Kumaratunga’s defence of her dictatorial actions was the most contorted part of her speech. Using the timeworn arguments of every autocrat, she attempted to justify her blatantly anti-democratic moves by loudly proclaiming her devotion to democracy and promising to make the constitution more democratic—in the future.

“As a democratic party, and one who adores democracy very much, I had no alternative but to go back to the people and seek their mandate,” she declared. If one followed this logic, it is Kumaratunga herself who should have resigned and sought reelection, instead of sacking the government. In fact her actions represent a fundamental breach with the norms of parliamentary democracy, and establish the basis for dictatorial forms of rule.

In ousting the government, Kumaratunga relied directly on the sweeping presidential powers inserted in the constitution in 1978 by the United National Party government under President J.R. Jayewardene. A seasoned bourgeois politician, Jayewardene confronted a highly volatile political situation and exploited the UNP’s overwhelming majority to establish the constitutional basis for a presidential dictatorship should the need arise. Clearly proud of his handiwork, he bragged that the only power that the constitution did not confer on the president was that of “transforming a man into a woman.”

In her speech last Sunday, Kumaratunga referred to Jayewardene’s comment, attacked the constitution as “monstrous” and urged voters to give her party “a clear massive mandate” to change it.
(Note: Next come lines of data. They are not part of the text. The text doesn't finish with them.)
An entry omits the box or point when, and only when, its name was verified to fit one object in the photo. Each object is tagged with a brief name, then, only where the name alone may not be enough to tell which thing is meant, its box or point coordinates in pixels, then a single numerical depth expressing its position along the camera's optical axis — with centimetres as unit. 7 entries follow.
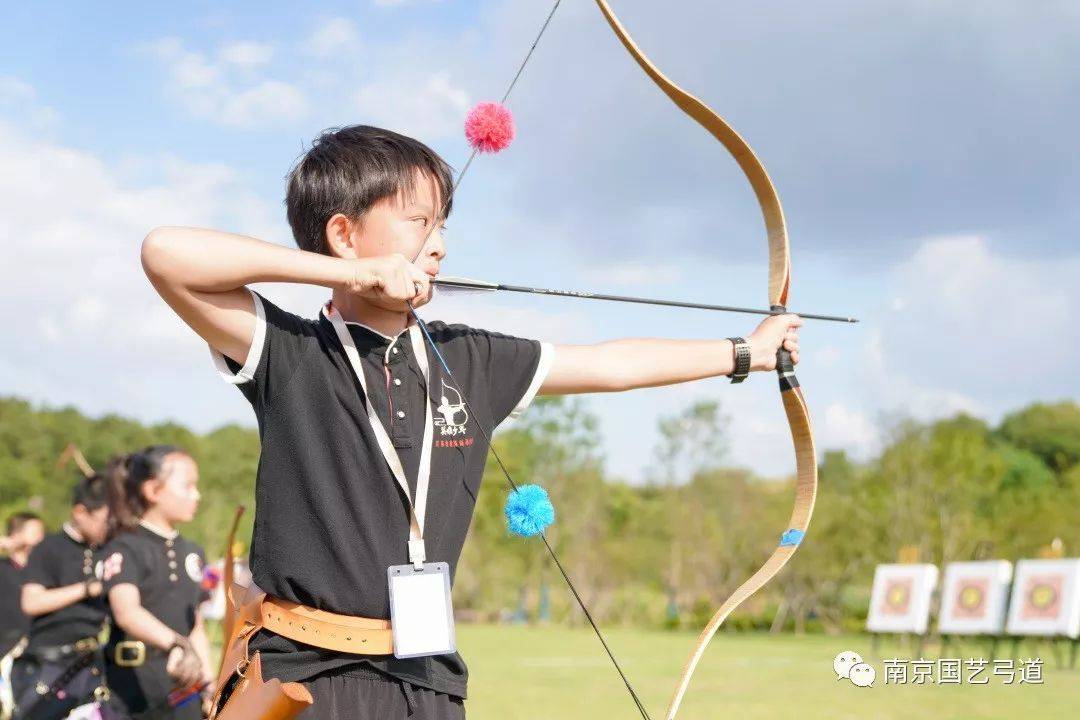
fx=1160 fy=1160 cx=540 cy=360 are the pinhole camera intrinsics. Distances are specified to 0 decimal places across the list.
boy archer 200
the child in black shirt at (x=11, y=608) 666
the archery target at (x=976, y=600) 1412
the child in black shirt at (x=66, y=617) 479
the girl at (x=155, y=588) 428
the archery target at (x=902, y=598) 1466
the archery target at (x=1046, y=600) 1313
But she has been making the same promise for the last decade, all the time using the constitutional powers to declare war, invoke emergency laws, break strikes and attack political opponents—like her UNP predecessors.

Abolishing the executive presidency was one of Kumaratunga’s main pledges in 1994—the year she was first elected. Moreover, the JVP loudly supported her. Its presidential candidate Nihal Galappaththi withdrew his nomination when Kumaratunga gave a written undertaking to change the constitution. But she has never attempted to do so even though the UNP—from the opposition benches—has at times offered to provide her with the necessary two-thirds majority.

Now Kumaratunga, with the backing of the JVP, has used these extraordinary powers to dismiss an elected government. Exactly what Jayewardene envisaged has come to pass. So sharp are the social and political tensions on the island that Kumaratunga, with the open or tacit approval of the entire political establishment, is moving towards extra-parliamentary forms of rule—directed above all at the working class.